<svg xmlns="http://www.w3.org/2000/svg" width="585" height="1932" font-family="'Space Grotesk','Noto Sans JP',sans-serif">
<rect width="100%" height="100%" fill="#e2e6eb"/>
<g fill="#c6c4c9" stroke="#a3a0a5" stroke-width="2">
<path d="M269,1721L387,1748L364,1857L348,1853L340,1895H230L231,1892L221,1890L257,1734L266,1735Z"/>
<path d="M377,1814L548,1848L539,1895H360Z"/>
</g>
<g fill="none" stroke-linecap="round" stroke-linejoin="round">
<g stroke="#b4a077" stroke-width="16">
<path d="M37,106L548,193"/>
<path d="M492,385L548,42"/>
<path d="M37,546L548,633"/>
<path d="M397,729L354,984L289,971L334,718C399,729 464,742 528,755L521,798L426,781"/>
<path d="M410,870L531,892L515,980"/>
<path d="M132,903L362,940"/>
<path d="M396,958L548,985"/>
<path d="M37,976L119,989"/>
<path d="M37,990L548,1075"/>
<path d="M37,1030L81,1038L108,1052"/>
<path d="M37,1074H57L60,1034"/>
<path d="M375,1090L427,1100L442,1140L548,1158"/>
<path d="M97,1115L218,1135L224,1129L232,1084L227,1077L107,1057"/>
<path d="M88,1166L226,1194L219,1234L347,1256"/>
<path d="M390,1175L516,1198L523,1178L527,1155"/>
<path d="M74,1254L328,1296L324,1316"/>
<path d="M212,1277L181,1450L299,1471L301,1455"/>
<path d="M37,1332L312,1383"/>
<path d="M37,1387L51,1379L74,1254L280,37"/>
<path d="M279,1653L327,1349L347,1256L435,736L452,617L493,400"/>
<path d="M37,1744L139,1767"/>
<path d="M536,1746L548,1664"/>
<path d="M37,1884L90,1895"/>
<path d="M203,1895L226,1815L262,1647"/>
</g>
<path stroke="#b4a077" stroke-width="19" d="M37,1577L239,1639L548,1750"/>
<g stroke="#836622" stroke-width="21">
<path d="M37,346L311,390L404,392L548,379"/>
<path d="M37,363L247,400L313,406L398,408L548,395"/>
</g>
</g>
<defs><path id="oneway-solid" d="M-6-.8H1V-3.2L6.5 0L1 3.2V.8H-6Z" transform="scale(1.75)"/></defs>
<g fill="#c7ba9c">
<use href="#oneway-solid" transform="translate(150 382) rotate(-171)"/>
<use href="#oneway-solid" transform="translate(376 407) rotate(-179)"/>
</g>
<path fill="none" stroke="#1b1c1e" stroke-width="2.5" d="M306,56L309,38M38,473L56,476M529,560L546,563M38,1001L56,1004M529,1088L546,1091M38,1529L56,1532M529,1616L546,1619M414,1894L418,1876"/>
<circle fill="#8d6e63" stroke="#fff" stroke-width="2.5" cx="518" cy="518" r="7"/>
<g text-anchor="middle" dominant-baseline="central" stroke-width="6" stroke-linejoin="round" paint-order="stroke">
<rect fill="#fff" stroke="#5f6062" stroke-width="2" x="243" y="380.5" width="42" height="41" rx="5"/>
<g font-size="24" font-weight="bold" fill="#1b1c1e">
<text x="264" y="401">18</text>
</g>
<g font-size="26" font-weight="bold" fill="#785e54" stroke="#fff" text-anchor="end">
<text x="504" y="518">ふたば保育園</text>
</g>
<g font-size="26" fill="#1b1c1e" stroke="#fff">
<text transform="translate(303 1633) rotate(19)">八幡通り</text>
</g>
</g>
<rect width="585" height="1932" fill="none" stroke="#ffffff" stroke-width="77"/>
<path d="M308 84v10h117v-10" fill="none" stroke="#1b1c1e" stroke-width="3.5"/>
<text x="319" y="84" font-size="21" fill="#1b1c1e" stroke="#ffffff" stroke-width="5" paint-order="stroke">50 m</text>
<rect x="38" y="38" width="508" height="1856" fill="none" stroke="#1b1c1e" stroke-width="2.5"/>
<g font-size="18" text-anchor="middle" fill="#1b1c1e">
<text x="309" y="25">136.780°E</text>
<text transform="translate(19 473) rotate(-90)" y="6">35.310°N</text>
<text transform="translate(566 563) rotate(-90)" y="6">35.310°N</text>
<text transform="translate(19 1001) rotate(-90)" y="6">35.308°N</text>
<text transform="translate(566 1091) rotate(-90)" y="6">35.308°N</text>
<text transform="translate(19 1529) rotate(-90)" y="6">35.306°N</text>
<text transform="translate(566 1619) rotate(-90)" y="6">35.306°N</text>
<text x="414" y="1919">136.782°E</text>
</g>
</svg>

**Task objective:** The required response is a complete, exact copy of the records.

**Your solution:**
<svg xmlns="http://www.w3.org/2000/svg" width="585" height="1932" font-family="'Space Grotesk','Noto Sans JP',sans-serif">
<rect width="100%" height="100%" fill="#e2e6eb"/>
<g fill="#c6c4c9" stroke="#a3a0a5" stroke-width="2">
<path d="M269,1721L387,1748L364,1857L348,1853L340,1895H230L231,1892L221,1890L257,1734L266,1735Z"/>
<path d="M377,1814L548,1848L539,1895H360Z"/>
</g>
<g fill="none" stroke-linecap="round" stroke-linejoin="round">
<g stroke="#b4a077" stroke-width="16">
<path d="M37,106L548,193"/>
<path d="M492,385L548,42"/>
<path d="M37,546L548,633"/>
<path d="M397,729L354,984L289,971L334,718C399,729 464,742 528,755L521,798L426,781"/>
<path d="M410,870L531,892L515,980"/>
<path d="M132,903L362,940"/>
<path d="M396,958L548,985"/>
<path d="M37,976L119,989"/>
<path d="M37,990L548,1075"/>
<path d="M37,1030L81,1038L108,1052"/>
<path d="M37,1074H57L60,1034"/>
<path d="M375,1090L427,1100L442,1140L548,1158"/>
<path d="M97,1115L218,1135L224,1129L232,1084L227,1077L107,1057"/>
<path d="M88,1166L226,1194L219,1234L347,1256"/>
<path d="M390,1175L516,1198L523,1178L527,1155"/>
<path d="M74,1254L328,1296L324,1316"/>
<path d="M212,1277L181,1450L299,1471L301,1455"/>
<path d="M37,1332L312,1383"/>
<path d="M37,1387L51,1379L74,1254L280,37"/>
<path d="M279,1653L327,1349L347,1256L435,736L452,617L493,400"/>
<path d="M37,1744L139,1767"/>
<path d="M536,1746L548,1664"/>
<path d="M37,1884L90,1895"/>
<path d="M203,1895L226,1815L262,1647"/>
</g>
<path stroke="#b4a077" stroke-width="19" d="M37,1577L239,1639L548,1750"/>
<g stroke="#836622" stroke-width="21">
<path d="M37,346L311,390L404,392L548,379"/>
<path d="M37,363L247,400L313,406L398,408L548,395"/>
</g>
</g>
<defs><path id="oneway-solid" d="M-6-.8H1V-3.2L6.5 0L1 3.2V.8H-6Z" transform="scale(1.75)"/></defs>
<g fill="#c7ba9c">
<use href="#oneway-solid" transform="translate(150 382) rotate(-171)"/>
<use href="#oneway-solid" transform="translate(376 407) rotate(-179)"/>
</g>
<path fill="none" stroke="#1b1c1e" stroke-width="2.5" d="M306,56L309,38M38,473L56,476M529,560L546,563M38,1001L56,1004M529,1088L546,1091M38,1529L56,1532M529,1616L546,1619M414,1894L418,1876"/>
<circle fill="#8d6e63" stroke="#fff" stroke-width="2.5" cx="518" cy="518" r="7"/>
<g text-anchor="middle" dominant-baseline="central" stroke-width="6" stroke-linejoin="round" paint-order="stroke">
<rect fill="#fff" stroke="#5f6062" stroke-width="2" x="243" y="380.5" width="42" height="41" rx="5"/>
<g font-size="24" font-weight="bold" fill="#1b1c1e">
<text x="264" y="401">18</text>
</g>
<g font-size="26" font-weight="bold" fill="#785e54" stroke="#fff" text-anchor="end">
<text x="504" y="518">ふたば保育園</text>
</g>
<g font-size="26" fill="#1b1c1e" stroke="#fff">
<text transform="translate(303 1633) rotate(19)">八幡通り</text>
</g>
</g>
<rect width="585" height="1932" fill="none" stroke="#ffffff" stroke-width="77"/>
<path d="M308 84v10h117v-10" fill="none" stroke="#1b1c1e" stroke-width="3.5"/>
<text x="319" y="84" font-size="21" fill="#1b1c1e" stroke="#ffffff" stroke-width="5" paint-order="stroke">50 m</text>
<rect x="38" y="38" width="508" height="1856" fill="none" stroke="#1b1c1e" stroke-width="2.5"/>
<g font-size="18" text-anchor="middle" fill="#1b1c1e">
<text x="309" y="25">136.780°E</text>
<text transform="translate(19 473) rotate(-90)" y="6">35.310°N</text>
<text transform="translate(566 563) rotate(-90)" y="6">35.310°N</text>
<text transform="translate(19 1001) rotate(-90)" y="6">35.308°N</text>
<text transform="translate(566 1091) rotate(-90)" y="6">35.308°N</text>
<text transform="translate(19 1529) rotate(-90)" y="6">35.306°N</text>
<text transform="translate(566 1619) rotate(-90)" y="6">35.306°N</text>
<text x="414" y="1919">136.782°E</text>
</g>
</svg>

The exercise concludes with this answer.